Matt: I used to have a big pterodactyl that I took everywhere with me and fed cookies. On the flip side, I used to have Weeping Angel toys (Doctor Who) and I was always terrified they would move when I wasn’t looking which I guess grew into what the sock monsters are in-game.
Lucy: My favorite toy as a kid was Lego. I loved Harry Potter and became a big collector of the Lego Harry Potter sets, with my favorite being the Hogwarts Castle. Although they’re not a toy, I used to find garden gnomes very creepy as a child. It was just something about their wide eyes and smile that put me off them.
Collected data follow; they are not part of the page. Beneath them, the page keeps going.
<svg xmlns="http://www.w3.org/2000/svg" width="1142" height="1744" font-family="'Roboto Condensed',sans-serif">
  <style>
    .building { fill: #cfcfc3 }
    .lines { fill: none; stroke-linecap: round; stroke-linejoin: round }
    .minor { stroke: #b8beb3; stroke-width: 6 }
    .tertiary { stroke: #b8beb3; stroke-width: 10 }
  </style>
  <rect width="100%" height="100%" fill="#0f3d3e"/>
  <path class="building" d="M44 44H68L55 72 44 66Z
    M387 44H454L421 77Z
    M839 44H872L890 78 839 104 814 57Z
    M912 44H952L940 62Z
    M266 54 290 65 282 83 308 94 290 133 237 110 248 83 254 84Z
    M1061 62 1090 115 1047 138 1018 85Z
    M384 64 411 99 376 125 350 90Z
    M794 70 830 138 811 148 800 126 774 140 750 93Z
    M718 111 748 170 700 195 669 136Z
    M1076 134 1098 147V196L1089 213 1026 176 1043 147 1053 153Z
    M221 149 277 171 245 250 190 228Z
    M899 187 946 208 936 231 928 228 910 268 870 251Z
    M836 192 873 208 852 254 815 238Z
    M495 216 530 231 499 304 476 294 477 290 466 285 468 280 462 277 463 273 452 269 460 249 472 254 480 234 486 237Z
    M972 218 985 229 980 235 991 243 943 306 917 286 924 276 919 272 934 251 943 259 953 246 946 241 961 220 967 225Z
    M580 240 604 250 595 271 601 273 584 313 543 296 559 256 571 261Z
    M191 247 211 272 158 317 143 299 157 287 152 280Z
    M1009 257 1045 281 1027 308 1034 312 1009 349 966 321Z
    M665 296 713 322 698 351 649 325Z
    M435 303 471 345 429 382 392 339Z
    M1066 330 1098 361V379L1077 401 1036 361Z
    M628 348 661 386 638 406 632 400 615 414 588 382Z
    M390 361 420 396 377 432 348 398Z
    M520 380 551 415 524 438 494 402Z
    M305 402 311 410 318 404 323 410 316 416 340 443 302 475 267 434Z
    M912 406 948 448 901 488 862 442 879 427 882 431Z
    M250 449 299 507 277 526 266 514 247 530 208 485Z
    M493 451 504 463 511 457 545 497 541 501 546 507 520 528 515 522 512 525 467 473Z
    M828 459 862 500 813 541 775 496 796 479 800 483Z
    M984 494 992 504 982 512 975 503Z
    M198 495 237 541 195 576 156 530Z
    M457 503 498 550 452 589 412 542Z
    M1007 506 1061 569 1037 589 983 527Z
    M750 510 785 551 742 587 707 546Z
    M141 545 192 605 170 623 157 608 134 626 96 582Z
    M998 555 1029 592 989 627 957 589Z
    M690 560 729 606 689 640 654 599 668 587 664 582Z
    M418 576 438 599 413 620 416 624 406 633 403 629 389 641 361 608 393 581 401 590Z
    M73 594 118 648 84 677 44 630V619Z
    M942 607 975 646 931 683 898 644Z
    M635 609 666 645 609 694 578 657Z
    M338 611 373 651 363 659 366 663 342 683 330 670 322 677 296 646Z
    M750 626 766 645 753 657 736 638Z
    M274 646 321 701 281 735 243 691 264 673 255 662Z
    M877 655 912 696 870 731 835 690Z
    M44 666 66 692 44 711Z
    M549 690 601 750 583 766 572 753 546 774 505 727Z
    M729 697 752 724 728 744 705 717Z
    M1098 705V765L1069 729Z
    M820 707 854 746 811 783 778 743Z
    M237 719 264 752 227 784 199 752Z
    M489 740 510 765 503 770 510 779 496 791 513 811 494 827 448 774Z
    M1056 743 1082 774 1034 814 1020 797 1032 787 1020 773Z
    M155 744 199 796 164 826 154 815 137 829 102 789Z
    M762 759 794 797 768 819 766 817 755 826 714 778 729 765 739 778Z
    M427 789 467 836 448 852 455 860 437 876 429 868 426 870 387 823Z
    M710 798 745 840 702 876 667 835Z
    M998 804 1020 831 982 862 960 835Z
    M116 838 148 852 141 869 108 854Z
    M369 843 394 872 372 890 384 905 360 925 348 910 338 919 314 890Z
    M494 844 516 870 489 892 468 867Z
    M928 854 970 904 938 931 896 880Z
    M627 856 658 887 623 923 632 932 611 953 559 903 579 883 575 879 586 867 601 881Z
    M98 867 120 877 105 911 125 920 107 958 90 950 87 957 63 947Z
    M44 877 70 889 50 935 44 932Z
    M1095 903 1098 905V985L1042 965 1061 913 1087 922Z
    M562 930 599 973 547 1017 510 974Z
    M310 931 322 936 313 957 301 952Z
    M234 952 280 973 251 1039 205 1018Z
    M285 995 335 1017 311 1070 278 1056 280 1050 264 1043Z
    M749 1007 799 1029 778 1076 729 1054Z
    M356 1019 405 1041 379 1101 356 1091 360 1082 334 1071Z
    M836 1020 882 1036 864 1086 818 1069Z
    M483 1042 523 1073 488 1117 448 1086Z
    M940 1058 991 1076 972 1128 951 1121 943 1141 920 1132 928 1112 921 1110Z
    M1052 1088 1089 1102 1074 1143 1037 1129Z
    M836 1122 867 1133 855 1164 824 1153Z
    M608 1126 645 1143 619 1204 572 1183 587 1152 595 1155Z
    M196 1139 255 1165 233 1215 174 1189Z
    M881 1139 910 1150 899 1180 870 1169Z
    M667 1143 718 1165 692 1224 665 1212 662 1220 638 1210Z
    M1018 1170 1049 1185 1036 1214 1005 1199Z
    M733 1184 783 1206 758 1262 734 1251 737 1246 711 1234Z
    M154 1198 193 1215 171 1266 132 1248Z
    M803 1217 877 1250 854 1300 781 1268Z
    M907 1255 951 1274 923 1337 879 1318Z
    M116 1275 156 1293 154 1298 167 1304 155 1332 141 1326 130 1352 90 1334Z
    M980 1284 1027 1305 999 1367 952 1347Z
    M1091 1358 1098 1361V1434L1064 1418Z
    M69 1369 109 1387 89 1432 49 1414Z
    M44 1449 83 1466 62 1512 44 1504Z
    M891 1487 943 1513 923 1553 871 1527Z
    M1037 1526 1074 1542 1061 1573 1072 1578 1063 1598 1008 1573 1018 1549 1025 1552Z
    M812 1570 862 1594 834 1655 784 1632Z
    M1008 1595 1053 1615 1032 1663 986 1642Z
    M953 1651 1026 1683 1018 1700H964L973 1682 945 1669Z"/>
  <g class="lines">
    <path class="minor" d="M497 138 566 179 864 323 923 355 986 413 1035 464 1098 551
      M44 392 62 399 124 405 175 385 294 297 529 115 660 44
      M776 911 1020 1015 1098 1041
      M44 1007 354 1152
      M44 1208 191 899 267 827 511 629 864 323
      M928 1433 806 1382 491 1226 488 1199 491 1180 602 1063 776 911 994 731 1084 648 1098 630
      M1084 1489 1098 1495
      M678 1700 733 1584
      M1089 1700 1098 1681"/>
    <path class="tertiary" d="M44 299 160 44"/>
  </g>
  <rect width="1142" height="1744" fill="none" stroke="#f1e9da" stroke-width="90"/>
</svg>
Dan: I’m struggling to remember if I had a favorite toy. I used to spend a lot of time playing Oddworld: Abe’s Oddysee on PlayStation 1. I also had a strange obsession with the 2003 Cheeky Girls album for a period of time.
PCI: Having weapons that are cobbled together toys is a fun idea. Which ones are the devs’ favorites and were there any that had to be cut due to difficulty of implementation?
Matt: We haven’t had to cut any weapons (fingers crossed) as we feel it is an integral part of the aesthetic and have always managed to make them work. My favorite is the Planky McBangBang, as I like how it looks like something a kid would try to make and name.
Ash: There’s an alternate skin for the One Bang (our sniper-style gun made out of a telephone, telescope, and cassette player that fires crayons) with a T-Rex head mounted on the front. Visually, that’s got to be my favorite! But I have terrible aim when it comes to shooters, so when I’m playing, I tend to switch out for more splash-damage style weapons.
Lucy: My favorite weapon is the Sk8rboi, which was named after a certain popular 2000’s song. It’s a skateboard that fires golf balls like a machine gun.
Dan: Jelly Boom Boom because of the name. 🙂
PCI: Will there ever be the possibility of classic-style “find the key” FPS levels, or other styles of play, possibly as DLC?
WBS: We love the idea of bringing in different game modes to Stuffed. As we are very community-driven, we would want our audience to help with designing the game as we go forward. As we move forward from early access to a full release we definitely want to focus on new modes, especially more competitive or PvP-focused modes.
PCI: What real-life toys would the dev team least want to fight?
Ash: It’s got to be a Furby – have you seen one of those without the fur?? They’re terrifying!! And there’s something really off-putting about their eyes.
Matt: I agree with Ash, Furbies used to freak me out as a child.
Lucy: Ash, I see your Furby and raise you Long Furby (don’t Google it unless you want nightmares)
Dan: If the toys were life-size, then it would have to be Megatron. I can fight any regular-sized toy.
We’d like to thank Waving Bear Studio for taking the time to chat with us. I’m very much looking forward to getting my paws on Stuffed when it enters Early Access. Make sure and check back, as we’ll have impressions to share about the game as soon as we’re able.